I don’t expect any big turnaround in crypto prices, or the stock market next year. Things could drop some more before they start the proper rebound towards good times again. I think the property market will remain fairly static as well, not that I intend to do anything with property for the time being.
I’m an angel investor. I have about 5 or 6 companies of the 30+ I invested in since 2018 that I watch closely for updates as they are growing nicely despite what is going on in the broader economy.
These companies operate in very diverse markets, from cat sitting, to blood sugar monitoring, dance classes, lead management SAAS and short term property rentals for movies and influencers.
Valuations for private companies during funding rounds have dropped significantly, which is not surprising given the market sentiment. Hence, I don’t expect much to happen with my angel investments in 2023 either. In some ways I hope nothing happens because if there is an exit event it will probably be at a lower valuation.
I see 2023 as a year for just getting work done, building and growing.
I hope my angel investment companies keep working, keep growing, and then in 2024 and beyond when the market is better for raising funds, IPOs or getting acquired, they will return better numbers.

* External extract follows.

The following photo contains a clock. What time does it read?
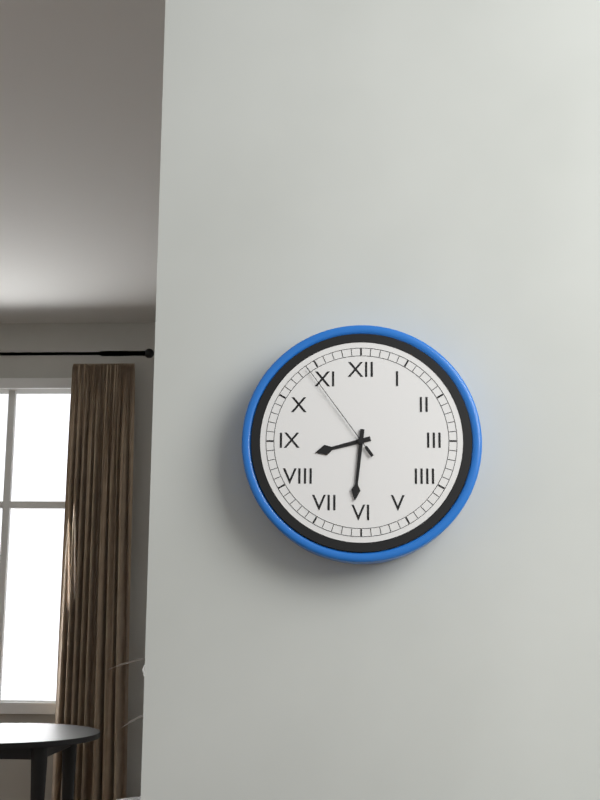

I apply this advice to my own companies as well. I want to keep building InboxDone in 2023 and see how big we can get.
Throughout 2022 I’ve also been building a new software platform as part of my coaching business, to support other coaches and content creators. It’s called Candid and the MVP will be released in 2023.
I plan to work on Candid for years to come, regardless of how quick growth is in 2023. It will be fun no matter what happens to release this platform to the world and continue to build it.
Due to my less than stellar financial performance in 2022, I’m very much in a conservative mode. No new angel investments for now, but I will try and do follow-on pro-rata rounds for my existing top investments if I can find the spare cash, assuming any of them raise a new round in 2023.
I’ve also made a very clear decision to stop investing in property. No matter how many times I start I always come to the same conclusion — I don’t like it.
I will keep the two properties I have in Canada and the one in Ukraine. They do help diversify my asset base and make for a good retirement plan in case everything else I do blows up (assuming the Ukraine one doesn’t blow up!). I’m going to happily live in AirBNBs, hotels and co-living spaces in 2023, or my home in Montreal when there.
Speaking of co-living spaces, I’m typing this from a cafe in New York City, where I’ve been living in Brooklyn, in an Outsite co-living space. It’s the first time I’ve tried this kind of accommodation, and so far I like it. Outsite has other spaces, so I may try this again, perhaps in Lisbon next.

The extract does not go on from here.